Mailing List Archive: Algorithm challenge: compacting integers

[REBOL] Algorithm challenge: compacting integers

From: SunandaDH::aol::com at: 19-Jan-2007 8:23


Anyone up for a couple of related algorithms challenges?  If so, read on!

BACKGROUND

I've written a full-word file indexer (called SKIMP). It is used extensively
at REBOL.org for the search indexes, eg:

http://www.rebol.org/cgi-bin/cgiwrap/rebol/site-search.r

All the searches on that page use SKIMP. It's not *quite* as fast as Google
(but it is running on a single, shared processor; and it is 100% REBOL code)

SKIMP INDEX RECORD

(Simplifying several layers of tree structure) a typical index entry looks
like this:

  "cat" [456 888 99009] ;; the word "cat" occurs in files 456, 888, 99099
  "the" [10x5 35 45x2 60] ;; "the" occurs in files 10, 11, 12, 13, 14, 35,
45, 46, 60
  "rebol" [1x45000] '' ;; "rebol" occurs in all 45000 files.

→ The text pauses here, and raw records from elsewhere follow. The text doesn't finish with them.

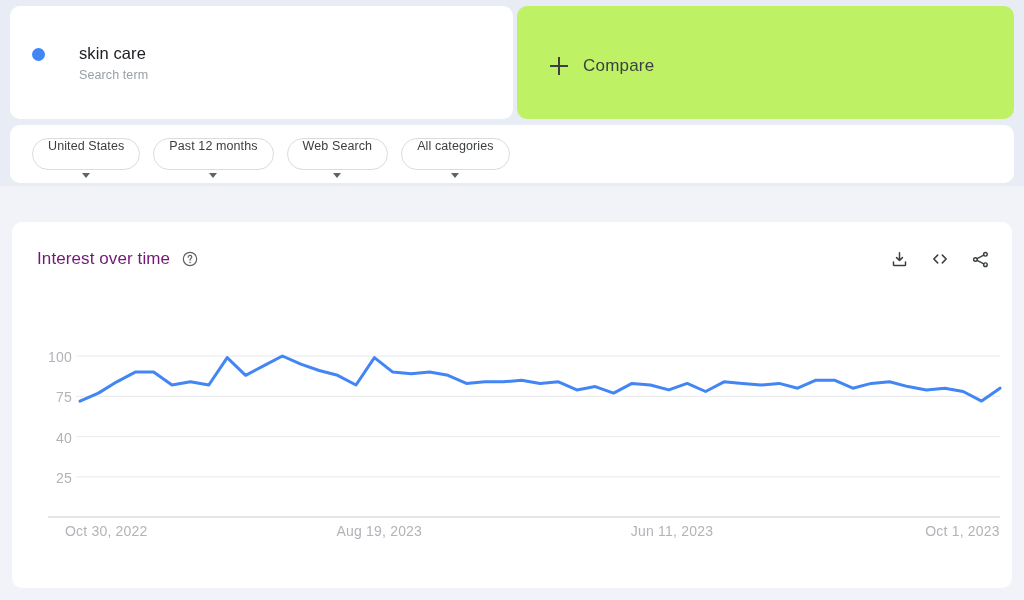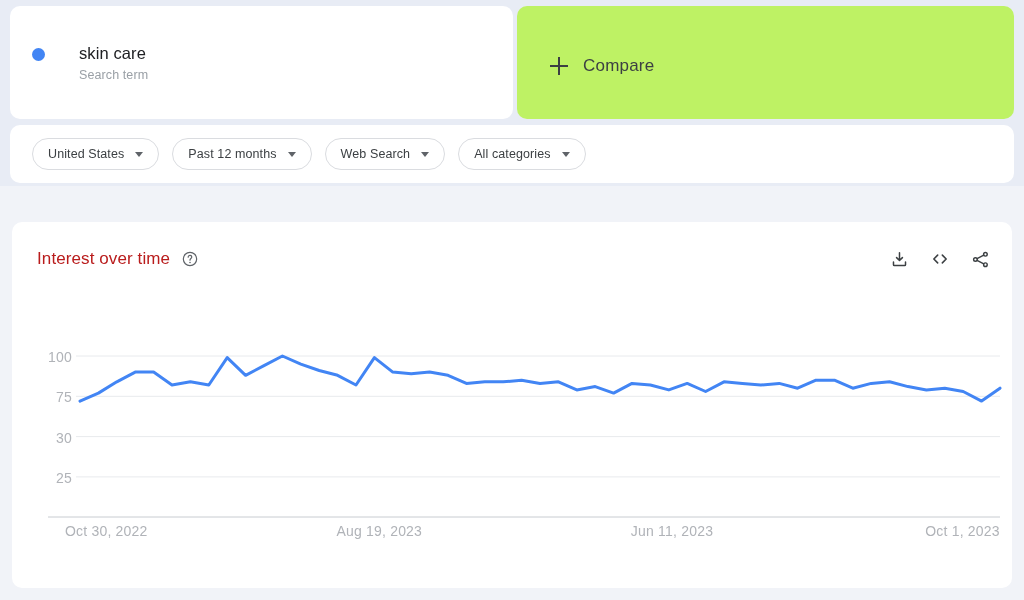--- a/index.html
+++ b/index.html
@@ -121,23 +121,24 @@
     gap: 13px;
   }
 
   .filter-chip {
     height: 32px;
     border: 1px solid #dadce0;
     border-radius: 16px;
     display: flex;
     align-items: center;
     padding: 0 15px;
-    gap: 11px;
+    gap: 20px;
     background: #fff;
     cursor: pointer;
+    flex-direction: column;
   }
 
   .filter-chip-label {
     font-size: 12.5px;
     color: #3c4043;
     letter-spacing: .1px;
     white-space: nowrap;
   }
 
   .caret {
@@ -160,21 +161,21 @@
   .chart-head {
     position: absolute;
     left: 25px; top: 27px;
     display: flex;
     align-items: center;
     gap: 12px;
   }
 
   .chart-title {
     font-size: 17px;
-    color: #b91c1c;
+    color: #701a75;
     letter-spacing: .1px;
   }
 
   .help-icon {
     width: 16px; height: 16px;
     display: block;
   }
 
   .chart-actions {
     position: absolute;
@@ -287,21 +288,21 @@
       <svg id="plot-svg" width="1000" height="366">
           <line x1="64" x2="988" y1="254.89999999999998" y2="254.89999999999998" stroke="#e8eaed" stroke-width="1"></line>
           <line x1="64" x2="988" y1="214.6" y2="214.6" stroke="#e8eaed" stroke-width="1"></line>
           <line x1="64" x2="988" y1="174.3" y2="174.3" stroke="#e8eaed" stroke-width="1"></line>
           <line x1="64" x2="988" y1="134" y2="134" stroke="#e8eaed" stroke-width="1"></line>
           <line x1="36" x2="988" y1="295" y2="295" stroke="#c8ccd1" stroke-width="1"></line>
           <polyline points="68.0,179.1 86.4,171.1 104.8,159.8 123.2,150.1 141.6,150.1 160.0,163.0 178.4,159.8 196.8,163.0 215.2,135.6 233.6,153.3 252.0,143.7 270.4,134.0 288.8,142.1 307.2,148.5 325.6,153.3 344.0,163.0 362.4,135.6 380.8,150.1 399.2,151.7 417.6,150.1 436.0,153.3 454.4,161.4 472.8,159.8 491.2,159.8 509.6,158.2 528.0,161.4 546.4,159.8 564.8,167.9 583.2,164.6 601.6,171.1 620.0,161.4 638.4,163.0 656.8,167.9 675.2,161.4 693.6,169.5 712.0,159.8 730.4,161.4 748.8,163.0 767.2,161.4 785.6,166.2 804.0,158.2 822.4,158.2 840.8,166.2 859.2,161.4 877.6,159.8 896.0,164.6 914.4,167.9 932.8,166.2 951.2,169.5 969.6,179.1 988.0,166.2" fill="none" stroke="#4285f4" stroke-width="3" stroke-linejoin="round" stroke-linecap="round"></polyline>
         </svg>
       <div id="y-labels">
           <div class="ylabel" style="left: 26px; top: 247.9px;">25</div>
-          <div class="ylabel" style="left: 26px; top: 207.6px;">30</div>
+          <div class="ylabel" style="left: 26px; top: 207.6px;">40</div>
           <div class="ylabel" style="left: 26px; top: 167.3px;">75</div>
           <div class="ylabel" style="left: 26px; top: 127px;">100</div>
         </div>
       <div id="x-labels">
           <div class="xlabel" style="left: 53px; top: 301px;">Oct 30, 2022</div>
           <div class="xlabel" style="left: 324.4px; top: 301px;">Aug 19, 2023</div>
           <div class="xlabel" style="left: 618.8px; top: 301px;">Jun 11, 2023</div>
           <div class="xlabel" style="left: 913.2px; top: 301px;">Oct 1, 2023</div>
         </div>
     </div>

(This makes for a very compact storage format for words that occur

frequently. Which is why we have no "stop words" on the searches at REBOL.org -- you 
can
search for "the" or "a" if you want to).

The code to create the "paired lists" is one of the performance constraints
when we add new files to the indexes. So I am looking for better code.  Can you
help?

***

If so, the two warm-up challenges are this:

CHALLENGE-1

Given a block of integers (all different, all greater than zero), compact the
block to pairs where possible, eg:

    probe compact [1 2 3 10 11 99 101 2000 2001 2002 2003 2004]
== [1x3 10 11 99 101 2000x5]

You can assume the input block has been sorted and de-duplicated..

I'm looking for the fastest code you can manage!

CHALLENGE-2

Implement decompact:

 probe decompact [1x3 10 11 99 101 2000x5]
== [1 2 3 10 11 99 101 2000 2001 2002 2003 2004]

You can assume the input list is in ascending order of the first element of
the pair.

***

If we get back code that is faster than mine (and, given the quality of the
programmers on this list, that's guaranteed), I'd like (with your permission,
of course) to:

a) use your code in the REBOL.org indexing routines;
b) release the whole of SKIMP (including your improvements) under MIT license
on REBOL.org.

***

(There are three related challenges that follow on from this. The warm-up
exercises will get you thinking in the right way to approach them later).

***

Thanks and happy coding!
Sunnada.